## Data for processing

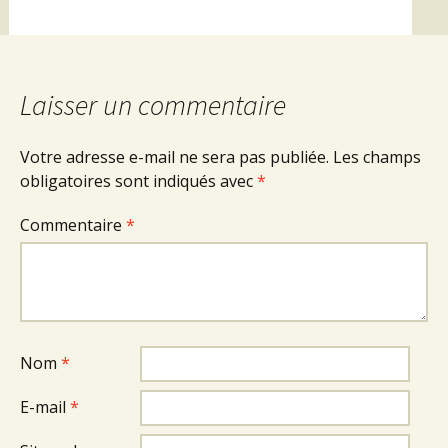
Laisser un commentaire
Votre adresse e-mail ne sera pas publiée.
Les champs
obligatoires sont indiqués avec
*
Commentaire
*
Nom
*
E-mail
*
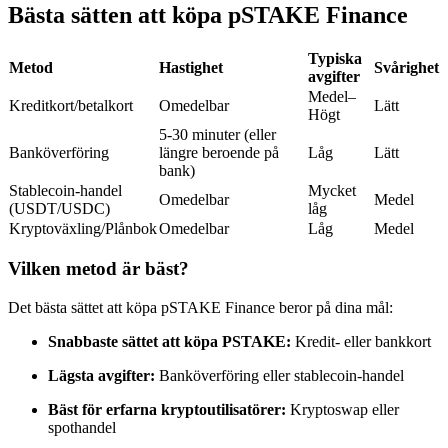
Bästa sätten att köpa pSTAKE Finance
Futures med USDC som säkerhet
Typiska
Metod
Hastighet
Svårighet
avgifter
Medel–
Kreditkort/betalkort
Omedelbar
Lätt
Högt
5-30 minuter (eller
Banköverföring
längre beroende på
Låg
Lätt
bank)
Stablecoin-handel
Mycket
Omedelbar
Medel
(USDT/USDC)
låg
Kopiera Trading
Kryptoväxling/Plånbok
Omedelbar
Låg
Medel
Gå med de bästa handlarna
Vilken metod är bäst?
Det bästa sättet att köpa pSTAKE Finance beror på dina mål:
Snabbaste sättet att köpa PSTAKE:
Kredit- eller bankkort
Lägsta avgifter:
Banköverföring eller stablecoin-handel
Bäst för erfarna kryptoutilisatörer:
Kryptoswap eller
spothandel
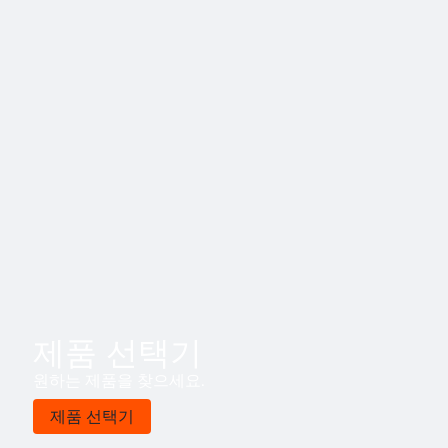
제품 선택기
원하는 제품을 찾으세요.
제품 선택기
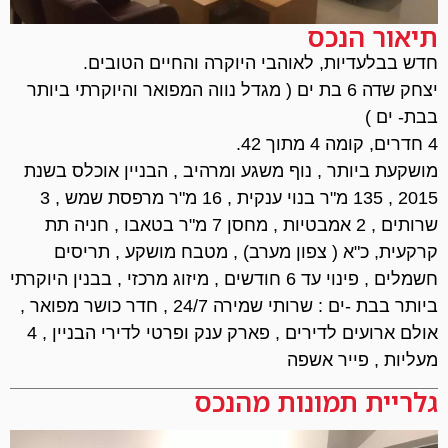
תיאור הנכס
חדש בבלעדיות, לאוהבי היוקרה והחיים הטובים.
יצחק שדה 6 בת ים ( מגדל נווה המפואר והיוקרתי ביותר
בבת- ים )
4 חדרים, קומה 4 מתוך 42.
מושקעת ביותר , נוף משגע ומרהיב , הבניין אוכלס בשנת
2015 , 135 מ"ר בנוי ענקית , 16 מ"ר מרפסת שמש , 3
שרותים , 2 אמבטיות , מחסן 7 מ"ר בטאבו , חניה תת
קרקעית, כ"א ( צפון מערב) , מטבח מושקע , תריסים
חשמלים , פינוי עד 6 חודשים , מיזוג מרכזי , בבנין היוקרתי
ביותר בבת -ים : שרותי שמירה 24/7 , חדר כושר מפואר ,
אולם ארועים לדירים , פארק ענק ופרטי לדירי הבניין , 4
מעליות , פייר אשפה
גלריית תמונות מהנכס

==

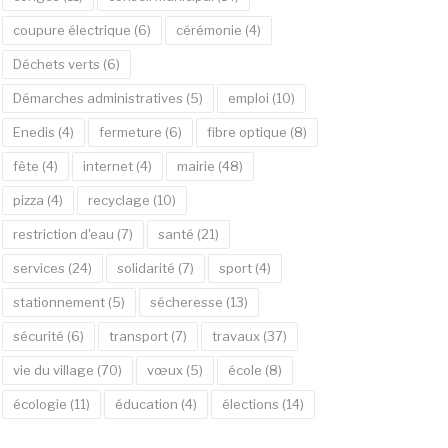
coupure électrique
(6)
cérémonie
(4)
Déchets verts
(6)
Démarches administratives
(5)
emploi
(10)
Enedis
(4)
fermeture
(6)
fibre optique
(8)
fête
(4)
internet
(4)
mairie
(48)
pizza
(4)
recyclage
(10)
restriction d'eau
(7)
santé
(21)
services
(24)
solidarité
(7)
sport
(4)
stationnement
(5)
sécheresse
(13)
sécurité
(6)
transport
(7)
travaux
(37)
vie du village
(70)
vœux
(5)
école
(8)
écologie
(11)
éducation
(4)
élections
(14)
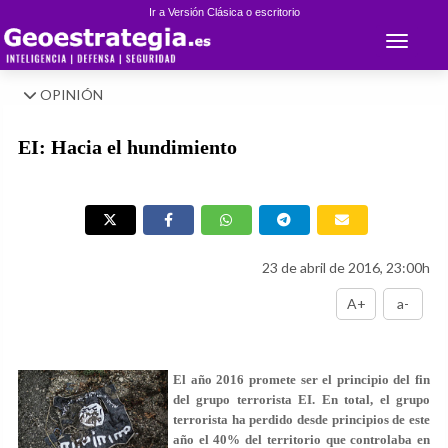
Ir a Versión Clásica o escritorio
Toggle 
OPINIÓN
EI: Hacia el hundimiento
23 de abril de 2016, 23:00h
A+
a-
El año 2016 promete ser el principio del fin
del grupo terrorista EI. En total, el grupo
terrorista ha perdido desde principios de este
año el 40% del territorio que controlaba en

## Task directions
Reproduce verbatim the portion of the rows that begins with the line containing "Ir a Versión Clásica o escritorio" and ends with the line containing "año el 40% del territorio que controlaba en", including both of those lines.

## Output of the exercise
Ir a Versión Clásica o escritorio
Toggle 
OPINIÓN
EI: Hacia el hundimiento
23 de abril de 2016, 23:00h
A+
a-
El año 2016 promete ser el principio del fin
del grupo terrorista EI. En total, el grupo
terrorista ha perdido desde principios de este
año el 40% del territorio que controlaba en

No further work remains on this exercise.